I am summing two arrays and outputing a third array (not a reduction). Like this:
void add_scalar(float* result, const float* a, const float* b, const int N) {
for(int i = 0; i<N; i++) {
result[i] = a[i] + b[i];
}
}
I want to do this with the maximum throughput. With SSE and four cores I naively expect a speed up of 16 times (four for SSE and four for the four cores). I have implemented the code with SSE (and AVX). Visual studio 2012 has auto-vectorization but I get better results by "unrolling the loop". I run my code for arrays (with 32 byte alignment) with four sizes: less than 32KB, less than 256KB, less than 8MB, and greater than 8 MB coressponding to the L1, L2, L3 Caches, and Main memory. For L1 I see about a 4x speedup using my unrolled SSE code (5-6 with AVX). That's as much as I expect. The efficiency drops for each cache level after that. Then I use OpenMP to run on each core. I put "#pragma omp parallel for" before my main loop over the array. However, the best speedup I get is 5-6 times with SSE + OpenMP. Does anyone have a clue why I'm not seeing a speedup of 16x? Maybe it's due to some "upload" time of the array from system memory to the cache? I realize I should profile the code but that's another adventure in itself that I have to learn.
#define ROUND_DOWN(x, s) ((x) & ~((s)-1))

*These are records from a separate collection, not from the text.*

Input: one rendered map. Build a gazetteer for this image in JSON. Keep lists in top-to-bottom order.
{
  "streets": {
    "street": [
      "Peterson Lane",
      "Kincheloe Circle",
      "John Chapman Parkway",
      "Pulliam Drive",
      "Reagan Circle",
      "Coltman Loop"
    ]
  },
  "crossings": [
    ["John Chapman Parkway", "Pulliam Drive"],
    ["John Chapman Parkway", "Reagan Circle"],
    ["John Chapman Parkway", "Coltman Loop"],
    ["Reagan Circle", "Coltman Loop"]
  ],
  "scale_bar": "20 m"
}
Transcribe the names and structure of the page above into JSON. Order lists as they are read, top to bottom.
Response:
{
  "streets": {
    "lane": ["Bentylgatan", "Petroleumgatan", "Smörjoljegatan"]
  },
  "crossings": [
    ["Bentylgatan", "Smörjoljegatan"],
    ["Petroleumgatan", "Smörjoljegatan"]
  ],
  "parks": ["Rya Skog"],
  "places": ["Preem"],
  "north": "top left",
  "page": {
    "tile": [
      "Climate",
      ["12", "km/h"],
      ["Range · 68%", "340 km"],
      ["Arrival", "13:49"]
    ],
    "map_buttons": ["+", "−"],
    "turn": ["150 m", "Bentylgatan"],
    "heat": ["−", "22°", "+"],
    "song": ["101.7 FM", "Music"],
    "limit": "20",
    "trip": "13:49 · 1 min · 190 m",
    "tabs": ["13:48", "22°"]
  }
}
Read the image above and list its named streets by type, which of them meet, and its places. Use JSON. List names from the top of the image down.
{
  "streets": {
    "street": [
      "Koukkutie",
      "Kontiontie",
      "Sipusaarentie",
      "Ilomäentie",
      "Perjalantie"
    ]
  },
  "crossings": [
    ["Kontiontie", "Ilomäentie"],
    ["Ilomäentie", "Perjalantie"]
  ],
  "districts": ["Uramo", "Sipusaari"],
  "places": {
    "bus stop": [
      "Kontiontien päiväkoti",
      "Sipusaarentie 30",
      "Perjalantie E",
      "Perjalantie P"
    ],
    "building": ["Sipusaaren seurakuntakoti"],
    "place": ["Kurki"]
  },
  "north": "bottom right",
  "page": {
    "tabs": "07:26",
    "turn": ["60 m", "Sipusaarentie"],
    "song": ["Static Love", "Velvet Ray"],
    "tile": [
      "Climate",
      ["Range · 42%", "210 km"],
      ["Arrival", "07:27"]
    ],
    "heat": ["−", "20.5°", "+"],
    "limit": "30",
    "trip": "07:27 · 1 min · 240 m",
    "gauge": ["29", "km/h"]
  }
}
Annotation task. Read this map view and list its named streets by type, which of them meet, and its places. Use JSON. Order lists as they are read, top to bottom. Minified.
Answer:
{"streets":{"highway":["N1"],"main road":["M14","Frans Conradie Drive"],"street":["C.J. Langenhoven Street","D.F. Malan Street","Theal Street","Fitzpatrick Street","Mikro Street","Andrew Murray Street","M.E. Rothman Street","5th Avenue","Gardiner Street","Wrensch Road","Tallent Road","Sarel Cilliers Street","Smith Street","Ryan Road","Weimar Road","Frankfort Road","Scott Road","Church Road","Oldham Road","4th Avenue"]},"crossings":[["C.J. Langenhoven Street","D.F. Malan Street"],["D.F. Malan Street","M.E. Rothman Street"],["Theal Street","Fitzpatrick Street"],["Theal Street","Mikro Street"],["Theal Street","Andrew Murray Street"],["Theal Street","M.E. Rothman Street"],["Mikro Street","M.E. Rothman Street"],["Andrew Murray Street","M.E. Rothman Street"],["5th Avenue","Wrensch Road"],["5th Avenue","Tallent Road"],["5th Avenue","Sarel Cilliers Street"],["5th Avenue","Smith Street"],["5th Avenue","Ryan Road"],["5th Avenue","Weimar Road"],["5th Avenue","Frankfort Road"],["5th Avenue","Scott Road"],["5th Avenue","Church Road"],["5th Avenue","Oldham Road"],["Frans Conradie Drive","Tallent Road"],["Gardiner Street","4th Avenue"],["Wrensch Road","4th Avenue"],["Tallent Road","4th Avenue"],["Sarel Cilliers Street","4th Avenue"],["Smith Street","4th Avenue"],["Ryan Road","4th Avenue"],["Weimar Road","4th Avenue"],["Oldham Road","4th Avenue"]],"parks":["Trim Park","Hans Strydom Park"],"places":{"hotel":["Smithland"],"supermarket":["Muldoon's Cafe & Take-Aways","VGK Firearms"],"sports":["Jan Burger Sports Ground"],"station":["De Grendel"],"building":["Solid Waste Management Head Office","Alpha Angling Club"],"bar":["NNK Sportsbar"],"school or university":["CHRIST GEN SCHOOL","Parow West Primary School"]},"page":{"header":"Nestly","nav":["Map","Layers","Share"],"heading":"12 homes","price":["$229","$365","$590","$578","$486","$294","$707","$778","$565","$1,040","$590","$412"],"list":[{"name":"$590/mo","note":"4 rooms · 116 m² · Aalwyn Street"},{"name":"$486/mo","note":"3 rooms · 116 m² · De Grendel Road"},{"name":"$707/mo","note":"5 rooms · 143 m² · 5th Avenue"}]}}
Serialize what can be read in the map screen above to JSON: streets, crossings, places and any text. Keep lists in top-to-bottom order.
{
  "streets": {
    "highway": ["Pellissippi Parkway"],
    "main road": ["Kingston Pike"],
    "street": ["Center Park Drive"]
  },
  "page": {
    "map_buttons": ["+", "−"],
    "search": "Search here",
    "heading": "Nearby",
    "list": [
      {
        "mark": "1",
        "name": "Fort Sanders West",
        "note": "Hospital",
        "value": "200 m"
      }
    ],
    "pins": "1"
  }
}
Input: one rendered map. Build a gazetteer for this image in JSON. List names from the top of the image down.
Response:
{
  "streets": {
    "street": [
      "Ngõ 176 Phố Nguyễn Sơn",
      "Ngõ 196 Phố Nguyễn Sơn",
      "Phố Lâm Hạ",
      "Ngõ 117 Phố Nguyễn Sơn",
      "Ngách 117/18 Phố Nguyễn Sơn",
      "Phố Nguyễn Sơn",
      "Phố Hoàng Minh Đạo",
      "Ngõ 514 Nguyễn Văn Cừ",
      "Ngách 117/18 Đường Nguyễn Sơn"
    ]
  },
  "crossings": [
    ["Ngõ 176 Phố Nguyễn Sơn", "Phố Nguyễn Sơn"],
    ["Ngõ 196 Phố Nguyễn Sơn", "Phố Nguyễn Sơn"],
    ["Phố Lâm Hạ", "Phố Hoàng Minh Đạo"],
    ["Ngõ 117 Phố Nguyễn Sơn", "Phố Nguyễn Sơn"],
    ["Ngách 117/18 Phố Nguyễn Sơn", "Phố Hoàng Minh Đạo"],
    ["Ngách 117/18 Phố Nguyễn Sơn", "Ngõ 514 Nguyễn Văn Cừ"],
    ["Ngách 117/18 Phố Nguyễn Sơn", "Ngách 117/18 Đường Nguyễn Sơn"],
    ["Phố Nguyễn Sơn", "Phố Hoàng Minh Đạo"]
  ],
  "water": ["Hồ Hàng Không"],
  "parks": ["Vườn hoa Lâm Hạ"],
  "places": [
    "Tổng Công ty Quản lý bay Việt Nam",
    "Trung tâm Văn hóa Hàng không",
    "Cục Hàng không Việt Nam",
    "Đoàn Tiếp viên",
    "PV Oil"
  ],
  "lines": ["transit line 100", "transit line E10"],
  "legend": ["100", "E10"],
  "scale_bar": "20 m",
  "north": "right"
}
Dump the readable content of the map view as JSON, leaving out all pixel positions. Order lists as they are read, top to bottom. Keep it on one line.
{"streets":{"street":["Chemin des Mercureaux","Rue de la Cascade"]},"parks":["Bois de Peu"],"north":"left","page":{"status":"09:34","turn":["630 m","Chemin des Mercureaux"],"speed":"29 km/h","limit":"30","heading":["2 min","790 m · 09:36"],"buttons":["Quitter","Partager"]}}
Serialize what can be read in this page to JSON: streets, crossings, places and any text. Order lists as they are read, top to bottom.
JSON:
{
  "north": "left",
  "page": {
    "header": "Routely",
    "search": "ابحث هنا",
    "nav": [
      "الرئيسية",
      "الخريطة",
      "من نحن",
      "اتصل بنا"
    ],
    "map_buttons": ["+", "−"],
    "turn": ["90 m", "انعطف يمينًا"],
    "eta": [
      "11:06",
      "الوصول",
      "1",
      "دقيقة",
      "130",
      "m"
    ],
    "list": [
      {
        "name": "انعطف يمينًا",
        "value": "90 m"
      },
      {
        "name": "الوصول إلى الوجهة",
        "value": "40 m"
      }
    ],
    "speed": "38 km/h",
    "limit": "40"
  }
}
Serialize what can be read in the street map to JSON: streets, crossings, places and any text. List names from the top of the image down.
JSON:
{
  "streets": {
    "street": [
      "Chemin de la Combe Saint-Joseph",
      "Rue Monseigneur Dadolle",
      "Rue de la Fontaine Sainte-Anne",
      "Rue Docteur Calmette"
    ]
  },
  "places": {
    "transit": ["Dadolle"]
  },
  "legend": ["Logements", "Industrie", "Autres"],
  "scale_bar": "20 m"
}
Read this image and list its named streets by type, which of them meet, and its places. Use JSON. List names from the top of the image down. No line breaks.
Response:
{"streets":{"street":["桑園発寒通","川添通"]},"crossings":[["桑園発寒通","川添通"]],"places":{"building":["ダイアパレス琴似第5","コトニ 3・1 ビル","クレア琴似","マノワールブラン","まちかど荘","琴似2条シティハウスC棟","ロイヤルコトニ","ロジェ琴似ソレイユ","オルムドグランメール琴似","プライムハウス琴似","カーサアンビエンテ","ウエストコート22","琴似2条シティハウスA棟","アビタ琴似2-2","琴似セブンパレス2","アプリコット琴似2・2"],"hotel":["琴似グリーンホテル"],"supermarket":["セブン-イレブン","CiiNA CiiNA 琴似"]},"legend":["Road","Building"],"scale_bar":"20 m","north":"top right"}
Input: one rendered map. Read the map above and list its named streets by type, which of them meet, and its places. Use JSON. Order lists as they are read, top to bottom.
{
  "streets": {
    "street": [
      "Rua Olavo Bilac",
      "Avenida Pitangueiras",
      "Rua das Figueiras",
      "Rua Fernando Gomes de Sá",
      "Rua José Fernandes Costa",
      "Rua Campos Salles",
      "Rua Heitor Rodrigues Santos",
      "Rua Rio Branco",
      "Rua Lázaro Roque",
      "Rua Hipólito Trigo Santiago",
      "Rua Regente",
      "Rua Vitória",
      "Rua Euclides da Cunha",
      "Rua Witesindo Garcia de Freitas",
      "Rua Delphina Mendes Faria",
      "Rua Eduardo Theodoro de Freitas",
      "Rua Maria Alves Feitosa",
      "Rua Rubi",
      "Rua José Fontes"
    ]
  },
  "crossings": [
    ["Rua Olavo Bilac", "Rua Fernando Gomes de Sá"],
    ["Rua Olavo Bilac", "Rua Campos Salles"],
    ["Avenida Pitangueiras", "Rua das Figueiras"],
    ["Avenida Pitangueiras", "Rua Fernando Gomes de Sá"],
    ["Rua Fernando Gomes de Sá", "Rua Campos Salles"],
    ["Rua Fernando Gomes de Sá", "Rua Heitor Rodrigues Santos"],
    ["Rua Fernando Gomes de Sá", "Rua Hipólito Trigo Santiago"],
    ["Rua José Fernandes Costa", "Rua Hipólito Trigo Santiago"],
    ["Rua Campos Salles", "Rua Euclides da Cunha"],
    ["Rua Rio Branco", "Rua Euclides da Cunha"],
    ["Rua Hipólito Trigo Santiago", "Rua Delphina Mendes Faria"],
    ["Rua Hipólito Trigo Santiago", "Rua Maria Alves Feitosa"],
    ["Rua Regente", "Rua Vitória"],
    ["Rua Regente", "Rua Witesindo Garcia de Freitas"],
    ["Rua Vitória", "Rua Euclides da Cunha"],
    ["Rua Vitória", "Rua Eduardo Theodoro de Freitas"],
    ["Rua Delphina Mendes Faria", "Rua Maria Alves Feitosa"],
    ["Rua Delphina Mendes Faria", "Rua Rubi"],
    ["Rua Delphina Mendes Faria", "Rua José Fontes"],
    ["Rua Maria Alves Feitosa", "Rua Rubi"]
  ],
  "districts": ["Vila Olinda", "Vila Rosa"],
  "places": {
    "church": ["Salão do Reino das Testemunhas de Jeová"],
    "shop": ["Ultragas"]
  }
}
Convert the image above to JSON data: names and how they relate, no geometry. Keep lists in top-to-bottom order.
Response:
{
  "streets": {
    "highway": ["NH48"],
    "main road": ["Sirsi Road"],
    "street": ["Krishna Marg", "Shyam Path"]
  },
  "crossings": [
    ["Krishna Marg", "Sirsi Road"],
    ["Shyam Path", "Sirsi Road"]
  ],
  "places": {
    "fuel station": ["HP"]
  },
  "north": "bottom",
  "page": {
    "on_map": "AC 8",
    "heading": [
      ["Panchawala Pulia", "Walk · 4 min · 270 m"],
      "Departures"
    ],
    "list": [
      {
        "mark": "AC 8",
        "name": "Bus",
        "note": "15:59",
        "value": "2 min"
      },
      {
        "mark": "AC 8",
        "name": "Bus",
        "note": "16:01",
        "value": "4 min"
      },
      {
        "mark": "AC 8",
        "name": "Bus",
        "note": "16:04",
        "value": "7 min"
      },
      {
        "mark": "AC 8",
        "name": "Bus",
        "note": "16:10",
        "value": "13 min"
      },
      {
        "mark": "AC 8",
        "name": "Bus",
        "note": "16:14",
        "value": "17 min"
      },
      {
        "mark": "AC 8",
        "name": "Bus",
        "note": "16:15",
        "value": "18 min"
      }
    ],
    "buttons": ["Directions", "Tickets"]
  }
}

void add_vector(float* result, const float* a, const float* b, const int N) {
__m128 a4;
__m128 b4;
__m128 sum;
int i = 0;
for(; i < ROUND_DOWN(N, 8); i+=8) {
a4 = _mm_load_ps(a + i);
b4 = _mm_load_ps(b + i);
sum = _mm_add_ps(a4, b4);
_mm_store_ps(result + i, sum);
a4 = _mm_load_ps(a + i + 4);
b4 = _mm_load_ps(b + i + 4);
sum = _mm_add_ps(a4, b4);
_mm_store_ps(result + i + 4, sum);
}
for(; i < N; i++) {
result[i] = a[i] + b[i];
}
return 0;
}
My wrong main loop with a race condition something like this:
float *a = (float*)_aligned_malloc(N*sizeof(float), 32);
float *b = (float*)_aligned_malloc(N*sizeof(float), 32);
float *c = (float*)_aligned_malloc(N*sizeof(float), 32);
#pragma omp parallel for
for(int n=0; n<M; n++) { //M is an integer of the number of times to run over the array
add_vector(c, a, b, N);
}
My corrected main loop based on Grizzly's suggestions:
for(int i=0; i<4; i++) {
results[i] = (float*)_aligned_malloc(N*sizeof(float), 32);
}
#pragma omp parallel for num_threads(4)
for(int t=0; t<4; t++) {
for(int n=0; n<M/4; n++) { //M is an integer of the number of times to run over the array
add_vector(results[t], a, b, N);
}
}